As investigações começaram depois que o Grupo de Operações e Investigações (GOI) recebeu informações da Polícia Civil do Paraná sobre o suposto desaparecimento de uma mulher. A mãe da motorista havia registrado um boletim de ocorrência informando que a filha teria sido sequestrada durante uma corrida por aplicativo.
O rastreador do veículo indicava que o carro estava no Bairro Nova Lima, em Campo Grande.
Para os policiais, ele contou que um desconhecido o encarregou de retirar a chave do veículo, mas apresentou versões contraditórias e até indicou um endereço que, depois, foi descartado pelos investigadores por não ter ligação com o caso. Já o veículo foi apreendido e levado para a Depac Cepol.
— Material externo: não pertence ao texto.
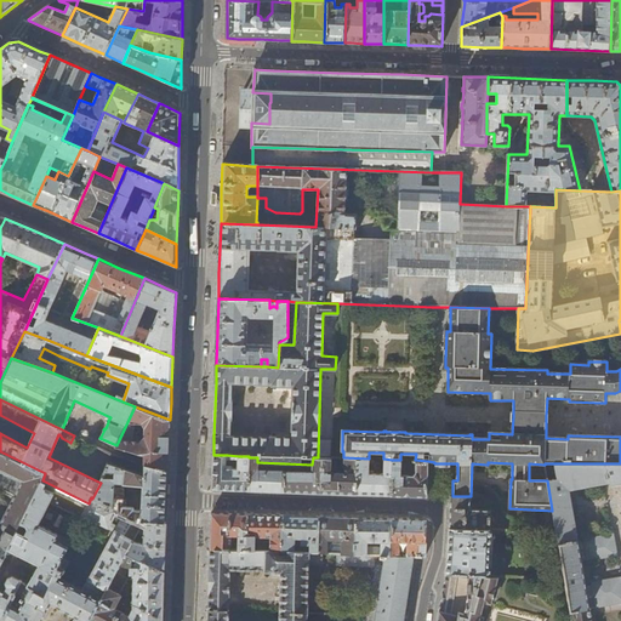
[(117,445),(144,455),(169,463),(169,442),(170,420),(135,406),(117,445)]
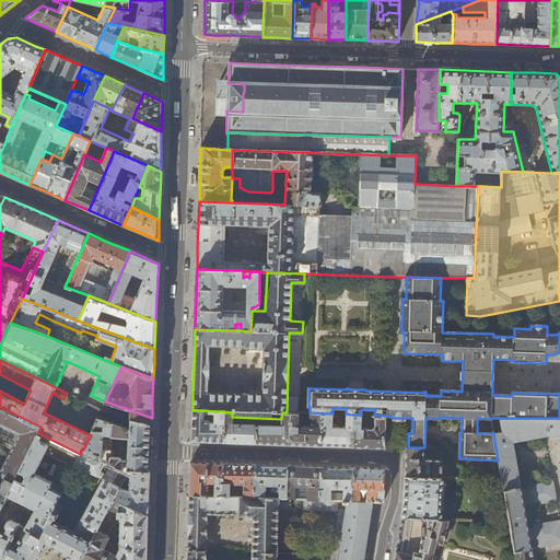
[(0,509),(7,496),(14,479),(19,471),(38,433),(41,427),(0,407),(0,509)]
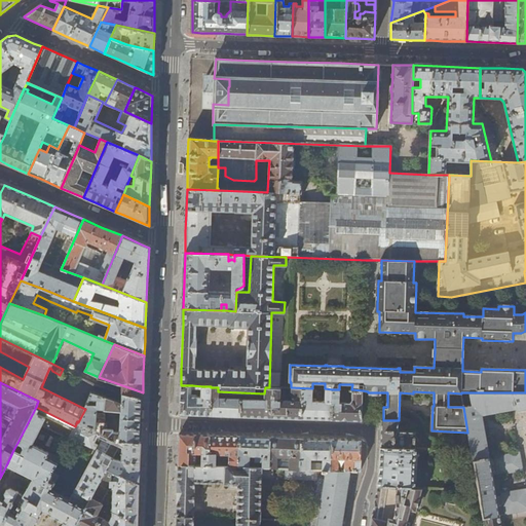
[(314,419),(331,419),(332,389),(325,388),(325,401),(311,400),(312,388),(291,387),(282,386),(282,382),(280,382),(280,388),(291,388),(291,400),(279,400),(279,388),(279,387),(269,387),(265,387),(264,393),(264,399),(240,399),(240,417),(270,417),(312,419),(314,419)]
Enquanto as equipes continuavam as buscas pela suposta vítima, o GOI recebeu a informação de que a mulher estava no Centro POP de Campo Grande. Os investigadores foram até o local e localizaram a motorista.
O falso sequestro
Durante o depoimento, a mulher contou que não havia sido sequestrada. Ela afirmou que participou voluntariamente do plano para aplicar um golpe contra a seguradora e a empresa responsável pelo veículo alugado.
Segundo a motorista ela foi convidada por integrantes de um grupo criminoso por meio de um homem conhecido como “Professor” e aceitou participar por causa de dificuldades financeiras.
O plano era levar o carro até a fronteira com o Paraguai, onde o veículo seria entregue ao grupo criminoso. Em seguida, seria registrado um falso boletim de ocorrência para permitir o recebimento de uma indenização do seguro.
A motorista disse ainda que, ao perceber a dimensão do crime, quis desistir, mas foi pressionada pelos outros envolvidos a continuar. Ela também afirmou que recebeu orientação para registrar uma falsa ocorrência de roubo e que teve o celular retido pelos criminosos durante parte da ação.
Apesar do plano, o golpe não foi concluído porque os criminosos não conseguiram retirar o rastreador instalado no veículo. Com isso, a Polícia Civil conseguiu localizar o carro antes que ele fosse levado para a fronteira. O automóvel foi devolvido ao representante da locadora.
Conforme o registro, a mulher é investigada pelos crimes de tentativa de estelionato e associação criminosa. As investigações continuam para identificar e responsabilizar os demais envolvidos.